#### [Data shown]
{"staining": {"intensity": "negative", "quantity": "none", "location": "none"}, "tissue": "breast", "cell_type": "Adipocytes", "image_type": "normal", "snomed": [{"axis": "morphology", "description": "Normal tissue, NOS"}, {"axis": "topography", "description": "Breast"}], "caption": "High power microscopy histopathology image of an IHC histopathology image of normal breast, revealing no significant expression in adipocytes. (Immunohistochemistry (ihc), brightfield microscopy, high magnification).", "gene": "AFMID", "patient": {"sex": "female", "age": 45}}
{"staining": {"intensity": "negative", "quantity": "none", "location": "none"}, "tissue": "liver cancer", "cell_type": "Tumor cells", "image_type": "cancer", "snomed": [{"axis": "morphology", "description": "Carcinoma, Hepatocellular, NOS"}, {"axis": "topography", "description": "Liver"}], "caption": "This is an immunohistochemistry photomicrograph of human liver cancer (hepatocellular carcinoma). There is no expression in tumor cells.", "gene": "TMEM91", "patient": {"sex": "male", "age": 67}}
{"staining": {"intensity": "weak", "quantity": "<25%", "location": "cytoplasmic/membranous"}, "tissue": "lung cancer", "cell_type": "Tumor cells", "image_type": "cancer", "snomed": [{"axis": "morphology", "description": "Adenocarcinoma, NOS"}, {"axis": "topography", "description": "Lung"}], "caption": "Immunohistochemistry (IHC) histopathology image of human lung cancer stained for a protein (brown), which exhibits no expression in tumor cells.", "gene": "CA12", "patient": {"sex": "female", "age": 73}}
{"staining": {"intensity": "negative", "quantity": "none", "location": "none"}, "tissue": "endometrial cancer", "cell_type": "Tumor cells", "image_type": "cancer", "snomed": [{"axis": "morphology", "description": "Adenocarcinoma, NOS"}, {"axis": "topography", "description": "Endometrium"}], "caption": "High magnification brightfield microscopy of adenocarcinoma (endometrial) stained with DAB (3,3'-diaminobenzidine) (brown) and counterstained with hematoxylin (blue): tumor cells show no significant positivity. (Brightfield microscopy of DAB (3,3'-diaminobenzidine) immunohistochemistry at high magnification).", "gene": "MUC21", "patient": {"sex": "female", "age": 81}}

#### [Instructions for the task]
A word-for-word transcription of all the data is needed.

#### [Result of this task]
{"staining": {"intensity": "negative", "quantity": "none", "location": "none"}, "tissue": "breast", "cell_type": "Adipocytes", "image_type": "normal", "snomed": [{"axis": "morphology", "description": "Normal tissue, NOS"}, {"axis": "topography", "description": "Breast"}], "caption": "High power microscopy histopathology image of an IHC histopathology image of normal breast, revealing no significant expression in adipocytes. (Immunohistochemistry (ihc), brightfield microscopy, high magnification).", "gene": "AFMID", "patient": {"sex": "female", "age": 45}}
{"staining": {"intensity": "negative", "quantity": "none", "location": "none"}, "tissue": "liver cancer", "cell_type": "Tumor cells", "image_type": "cancer", "snomed": [{"axis": "morphology", "description": "Carcinoma, Hepatocellular, NOS"}, {"axis": "topography", "description": "Liver"}], "caption": "This is an immunohistochemistry photomicrograph of human liver cancer (hepatocellular carcinoma). There is no expression in tumor cells.", "gene": "TMEM91", "patient": {"sex": "male", "age": 67}}
{"staining": {"intensity": "weak", "quantity": "<25%", "location": "cytoplasmic/membranous"}, "tissue": "lung cancer", "cell_type": "Tumor cells", "image_type": "cancer", "snomed": [{"axis": "morphology", "description": "Adenocarcinoma, NOS"}, {"axis": "topography", "description": "Lung"}], "caption": "Immunohistochemistry (IHC) histopathology image of human lung cancer stained for a protein (brown), which exhibits no expression in tumor cells.", "gene": "CA12", "patient": {"sex": "female", "age": 73}}
{"staining": {"intensity": "negative", "quantity": "none", "location": "none"}, "tissue": "endometrial cancer", "cell_type": "Tumor cells", "image_type": "cancer", "snomed": [{"axis": "morphology", "description": "Adenocarcinoma, NOS"}, {"axis": "topography", "description": "Endometrium"}], "caption": "High magnification brightfield microscopy of adenocarcinoma (endometrial) stained with DAB (3,3'-diaminobenzidine) (brown) and counterstained with hematoxylin (blue): tumor cells show no significant positivity. (Brightfield microscopy of DAB (3,3'-diaminobenzidine) immunohistochemistry at high magnification).", "gene": "MUC21", "patient": {"sex": "female", "age": 81}}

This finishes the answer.